Grecia, por su parte, encabeza el pesimismo que caracteriza a las naciones de Europa Occidental, con la excepción de los países escandinavos. Algunos de los motivos para esta apreciación negativa podrían encontrarse en las presiones políticas que aquejaron al Viejo Continente este año, las escasas perspectivas de mejoras en la economía, la amenaza del desempleo y la incertidumbre ante el impacto que tendrá la ampliación de la Unión Europea de 15 a 25 miembros.
Siguen a Grecia en pesimismo Holanda, donde el 41% de la población realiza pronósticos negativos para 2005, Francia (34%), Portugal (30%) y Alemania (28%). En este último país la recesión que se prolonga desde hace varios años influye en la percepción negativa de la población: un 48% considera que 2005 será de dificultades en lo económico y un 68% teme que aumente el desempleo.
Optimismo en EE.UU.
En Estados Unidos, en cambio, la población es optimista sobre el año que comenzará la semana próxima: el 65% cree que 2005 será mejor y un 31% considera que traerá prosperidad económica. Los índices de optimismo descienden para las perspectivas de paz internacional, debido a la guerra en Irak y la amenaza del terrorismo, opinión que es mayoritaria en todo el mundo.
En América latina, el ranking lo encabezan Panamá (66%), Uruguay (61%), y la Argentina. En los dos primeros países, el optimismo está asociado con un cambio de gobierno o con buenas perspectivas económicas. En contraste, Perú, Paraguay y Guatemala tienen índices de entre 35 y 39 por ciento de pesimismo.
La encuesta fue realizada entre noviembre último y este mes entre 60.000 ciudadanos de 65 países por TNS y Gallup International. En la Argentina se realizaron 1005 entrevistas.
Por Pilar Conci
De la Redacción de LA NACION
Las últimas décadas
El 60 por ciento de optimismo que expresan hoy los argentinos para el año próximo se ubica entre los niveles más altos de las últimas décadas.
El pico de optimismo se registró en 1983, cuando el regreso de la democracia catapultó las esperanzas de mejoras de la población a un 83%. Los vaivenes económicos que caracterizaron al país durante la década del 80 disminuyeron el optimismo, que volvió a subir a fines de 1989, cuando Carlos Menem llegaba a la presidencia.
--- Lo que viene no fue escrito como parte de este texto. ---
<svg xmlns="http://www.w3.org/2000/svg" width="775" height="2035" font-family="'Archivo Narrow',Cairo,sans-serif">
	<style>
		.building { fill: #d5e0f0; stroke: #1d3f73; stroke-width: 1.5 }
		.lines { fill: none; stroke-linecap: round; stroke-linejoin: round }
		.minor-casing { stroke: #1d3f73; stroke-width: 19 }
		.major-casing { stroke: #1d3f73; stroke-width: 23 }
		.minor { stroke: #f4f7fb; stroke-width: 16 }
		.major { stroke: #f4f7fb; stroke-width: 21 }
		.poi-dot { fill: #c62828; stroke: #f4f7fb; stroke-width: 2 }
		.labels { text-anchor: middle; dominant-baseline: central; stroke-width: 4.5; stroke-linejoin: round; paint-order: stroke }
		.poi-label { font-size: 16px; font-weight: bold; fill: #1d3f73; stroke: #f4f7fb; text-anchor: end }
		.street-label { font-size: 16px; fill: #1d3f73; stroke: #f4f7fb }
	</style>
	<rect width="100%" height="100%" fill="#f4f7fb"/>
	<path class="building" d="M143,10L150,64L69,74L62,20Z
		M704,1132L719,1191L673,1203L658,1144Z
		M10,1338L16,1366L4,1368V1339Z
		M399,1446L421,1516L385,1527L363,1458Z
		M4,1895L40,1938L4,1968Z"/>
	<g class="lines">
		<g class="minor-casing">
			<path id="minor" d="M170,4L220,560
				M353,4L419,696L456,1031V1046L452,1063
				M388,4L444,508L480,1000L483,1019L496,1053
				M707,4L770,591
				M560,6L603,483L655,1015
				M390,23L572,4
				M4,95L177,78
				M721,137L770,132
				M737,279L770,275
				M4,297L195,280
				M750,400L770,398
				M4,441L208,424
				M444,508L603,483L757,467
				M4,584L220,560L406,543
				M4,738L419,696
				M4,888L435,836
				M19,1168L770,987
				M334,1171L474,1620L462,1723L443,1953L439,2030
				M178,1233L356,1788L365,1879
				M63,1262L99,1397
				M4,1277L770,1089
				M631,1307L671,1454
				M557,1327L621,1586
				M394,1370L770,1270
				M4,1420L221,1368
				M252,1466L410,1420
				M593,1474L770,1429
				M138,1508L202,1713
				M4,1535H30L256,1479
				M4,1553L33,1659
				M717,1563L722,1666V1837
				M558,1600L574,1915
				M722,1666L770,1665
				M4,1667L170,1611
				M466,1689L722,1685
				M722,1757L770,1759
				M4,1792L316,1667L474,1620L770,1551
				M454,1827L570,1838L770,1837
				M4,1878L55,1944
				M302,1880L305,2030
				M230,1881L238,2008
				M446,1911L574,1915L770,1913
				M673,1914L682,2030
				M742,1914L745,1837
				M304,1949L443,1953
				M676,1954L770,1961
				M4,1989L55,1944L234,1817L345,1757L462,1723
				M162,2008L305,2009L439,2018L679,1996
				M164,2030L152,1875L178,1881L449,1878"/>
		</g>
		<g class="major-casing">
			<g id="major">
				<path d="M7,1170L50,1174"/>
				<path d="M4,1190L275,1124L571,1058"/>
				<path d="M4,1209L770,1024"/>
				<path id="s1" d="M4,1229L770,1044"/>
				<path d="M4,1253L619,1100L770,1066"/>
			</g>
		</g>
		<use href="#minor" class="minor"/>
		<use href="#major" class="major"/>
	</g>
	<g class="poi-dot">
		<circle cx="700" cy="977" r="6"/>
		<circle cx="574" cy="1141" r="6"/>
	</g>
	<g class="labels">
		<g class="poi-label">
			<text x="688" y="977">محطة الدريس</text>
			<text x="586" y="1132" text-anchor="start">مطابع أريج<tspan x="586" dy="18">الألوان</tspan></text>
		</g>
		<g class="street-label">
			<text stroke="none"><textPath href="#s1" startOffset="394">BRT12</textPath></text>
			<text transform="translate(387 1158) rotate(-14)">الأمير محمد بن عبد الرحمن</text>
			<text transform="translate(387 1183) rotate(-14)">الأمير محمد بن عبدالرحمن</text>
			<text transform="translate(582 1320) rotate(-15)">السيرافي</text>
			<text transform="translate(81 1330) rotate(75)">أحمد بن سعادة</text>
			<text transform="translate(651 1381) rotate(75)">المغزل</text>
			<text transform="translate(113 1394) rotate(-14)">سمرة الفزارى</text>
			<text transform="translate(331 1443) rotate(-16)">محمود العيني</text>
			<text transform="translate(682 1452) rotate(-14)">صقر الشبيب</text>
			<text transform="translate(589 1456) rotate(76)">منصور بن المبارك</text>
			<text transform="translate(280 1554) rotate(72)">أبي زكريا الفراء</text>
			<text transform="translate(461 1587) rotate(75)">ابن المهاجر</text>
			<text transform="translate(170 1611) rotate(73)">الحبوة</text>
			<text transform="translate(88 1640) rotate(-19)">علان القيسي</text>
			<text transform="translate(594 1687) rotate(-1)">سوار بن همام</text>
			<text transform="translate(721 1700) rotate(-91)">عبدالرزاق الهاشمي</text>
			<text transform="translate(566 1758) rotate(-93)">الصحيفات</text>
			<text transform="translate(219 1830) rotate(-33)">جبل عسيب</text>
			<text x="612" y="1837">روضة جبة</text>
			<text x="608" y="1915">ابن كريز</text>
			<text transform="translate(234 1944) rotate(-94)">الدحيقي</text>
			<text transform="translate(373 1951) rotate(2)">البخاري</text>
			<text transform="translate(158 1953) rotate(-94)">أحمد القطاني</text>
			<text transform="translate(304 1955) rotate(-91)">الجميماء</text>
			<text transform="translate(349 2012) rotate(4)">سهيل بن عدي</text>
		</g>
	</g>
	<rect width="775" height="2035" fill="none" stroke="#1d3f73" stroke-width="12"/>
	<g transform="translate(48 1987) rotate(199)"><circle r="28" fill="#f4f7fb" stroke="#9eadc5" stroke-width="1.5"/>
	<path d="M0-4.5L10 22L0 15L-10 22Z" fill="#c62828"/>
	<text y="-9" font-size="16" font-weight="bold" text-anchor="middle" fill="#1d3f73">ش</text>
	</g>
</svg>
Durante el segundo mandato del dirigente riojano las expectativas fueron disminuyendo hasta que repuntaron en 1999, cuando esta vez fue el nuevo gobierno de la Alianza el que trajo optimismo.
Los años 2000 y 2001 se encontraron entre los de mayor pesimismo, pero la tendencia se revirtió en 2002 y notablemente a partir de 2003, con la asunción del presidente Néstor Kirchner y las esperanzas de mejoras en la economía.